··· EXERCISE INPUT ···
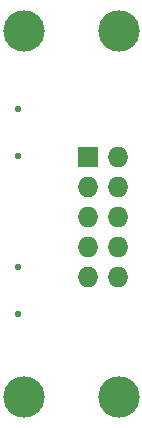
<source format=gbr>
G04 #@! TF.FileFunction,Soldermask,Bot*
%FSLAX46Y46*%
G04 Gerber Fmt 4.6, Leading zero omitted, Abs format (unit mm)*
G04 Created by KiCad (PCBNEW 4.0.1-stable) date 7/2/2016 9:18:38 PM*
%MOMM*%
G01*
G04 APERTURE LIST*
%ADD10C,0.150000*%
%ADD11C,0.550000*%
%ADD12C,3.500000*%
%ADD13R,1.727200X1.727200*%
%ADD14O,1.727200X1.727200*%
G04 APERTURE END LIST*
D10*
D11*
X3475000Y-24000000D03*
X3475000Y-28000000D03*
X3475000Y-10600000D03*
X3475000Y-14600000D03*
D12*
X4000000Y-4000000D03*
X12000000Y-4000000D03*
X4000000Y-35000000D03*
X12000000Y-35000000D03*
D13*
X9400000Y-14700000D03*
D14*
X11940000Y-14700000D03*
X9400000Y-17240000D03*
X11940000Y-17240000D03*
X9400000Y-19780000D03*
X11940000Y-19780000D03*
X9400000Y-22320000D03*
X11940000Y-22320000D03*
X9400000Y-24860000D03*
X11940000Y-24860000D03*
M02*

</source>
···
| WHAT THIS TASK INVOLVES |
Repeat each of the entries above exactly, but do not carry over the pictures.

| TASK OUTPUT |
<source format=gbr>
G04 #@! TF.FileFunction,Soldermask,Bot*
%FSLAX46Y46*%
G04 Gerber Fmt 4.6, Leading zero omitted, Abs format (unit mm)*
G04 Created by KiCad (PCBNEW 4.0.1-stable) date 7/2/2016 9:18:38 PM*
%MOMM*%
G01*
G04 APERTURE LIST*
%ADD10C,0.150000*%
%ADD11C,0.550000*%
%ADD12C,3.500000*%
%ADD13R,1.727200X1.727200*%
%ADD14O,1.727200X1.727200*%
G04 APERTURE END LIST*
D10*
D11*
X3475000Y-24000000D03*
X3475000Y-28000000D03*
X3475000Y-10600000D03*
X3475000Y-14600000D03*
D12*
X4000000Y-4000000D03*
X12000000Y-4000000D03*
X4000000Y-35000000D03*
X12000000Y-35000000D03*
D13*
X9400000Y-14700000D03*
D14*
X11940000Y-14700000D03*
X9400000Y-17240000D03*
X11940000Y-17240000D03*
X9400000Y-19780000D03*
X11940000Y-19780000D03*
X9400000Y-22320000D03*
X11940000Y-22320000D03*
X9400000Y-24860000D03*
X11940000Y-24860000D03*
M02*

</source>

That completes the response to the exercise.